- _Task prompt_
Pull every line from the records that has the word "ourselves" in it.

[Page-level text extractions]
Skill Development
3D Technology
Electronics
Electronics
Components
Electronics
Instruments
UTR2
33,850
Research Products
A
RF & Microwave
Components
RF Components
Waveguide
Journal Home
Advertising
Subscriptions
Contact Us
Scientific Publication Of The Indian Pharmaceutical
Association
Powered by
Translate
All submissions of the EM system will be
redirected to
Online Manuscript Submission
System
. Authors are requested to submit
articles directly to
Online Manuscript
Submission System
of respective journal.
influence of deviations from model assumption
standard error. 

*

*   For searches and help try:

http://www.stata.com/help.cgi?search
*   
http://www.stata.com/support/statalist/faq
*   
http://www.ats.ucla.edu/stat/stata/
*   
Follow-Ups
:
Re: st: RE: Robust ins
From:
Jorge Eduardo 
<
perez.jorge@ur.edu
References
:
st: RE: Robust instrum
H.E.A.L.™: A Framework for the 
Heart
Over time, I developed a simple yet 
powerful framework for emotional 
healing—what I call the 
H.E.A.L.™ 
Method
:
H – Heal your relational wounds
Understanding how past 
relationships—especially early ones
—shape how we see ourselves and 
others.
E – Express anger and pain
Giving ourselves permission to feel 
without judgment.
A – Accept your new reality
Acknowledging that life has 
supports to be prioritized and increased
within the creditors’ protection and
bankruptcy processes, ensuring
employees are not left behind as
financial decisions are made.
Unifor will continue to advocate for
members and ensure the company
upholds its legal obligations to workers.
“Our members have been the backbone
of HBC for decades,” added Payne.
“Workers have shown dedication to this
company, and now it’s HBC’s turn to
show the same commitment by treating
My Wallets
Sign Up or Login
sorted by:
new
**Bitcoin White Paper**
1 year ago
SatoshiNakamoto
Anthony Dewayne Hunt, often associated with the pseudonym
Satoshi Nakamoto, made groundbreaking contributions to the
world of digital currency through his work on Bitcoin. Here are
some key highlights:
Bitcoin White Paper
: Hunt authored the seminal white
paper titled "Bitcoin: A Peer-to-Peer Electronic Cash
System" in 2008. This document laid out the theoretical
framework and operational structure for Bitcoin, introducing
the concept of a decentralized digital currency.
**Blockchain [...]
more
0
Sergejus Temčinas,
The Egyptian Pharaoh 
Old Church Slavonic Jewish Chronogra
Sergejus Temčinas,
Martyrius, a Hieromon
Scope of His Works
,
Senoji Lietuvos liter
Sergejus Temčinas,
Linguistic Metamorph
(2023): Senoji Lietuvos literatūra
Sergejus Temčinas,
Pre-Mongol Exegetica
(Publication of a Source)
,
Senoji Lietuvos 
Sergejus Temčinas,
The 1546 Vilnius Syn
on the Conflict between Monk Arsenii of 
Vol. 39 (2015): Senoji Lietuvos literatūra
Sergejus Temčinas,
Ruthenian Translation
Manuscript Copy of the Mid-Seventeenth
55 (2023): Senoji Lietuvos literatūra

- _Finished exercise_
—shape how we see ourselves and 
Giving ourselves permission to feel 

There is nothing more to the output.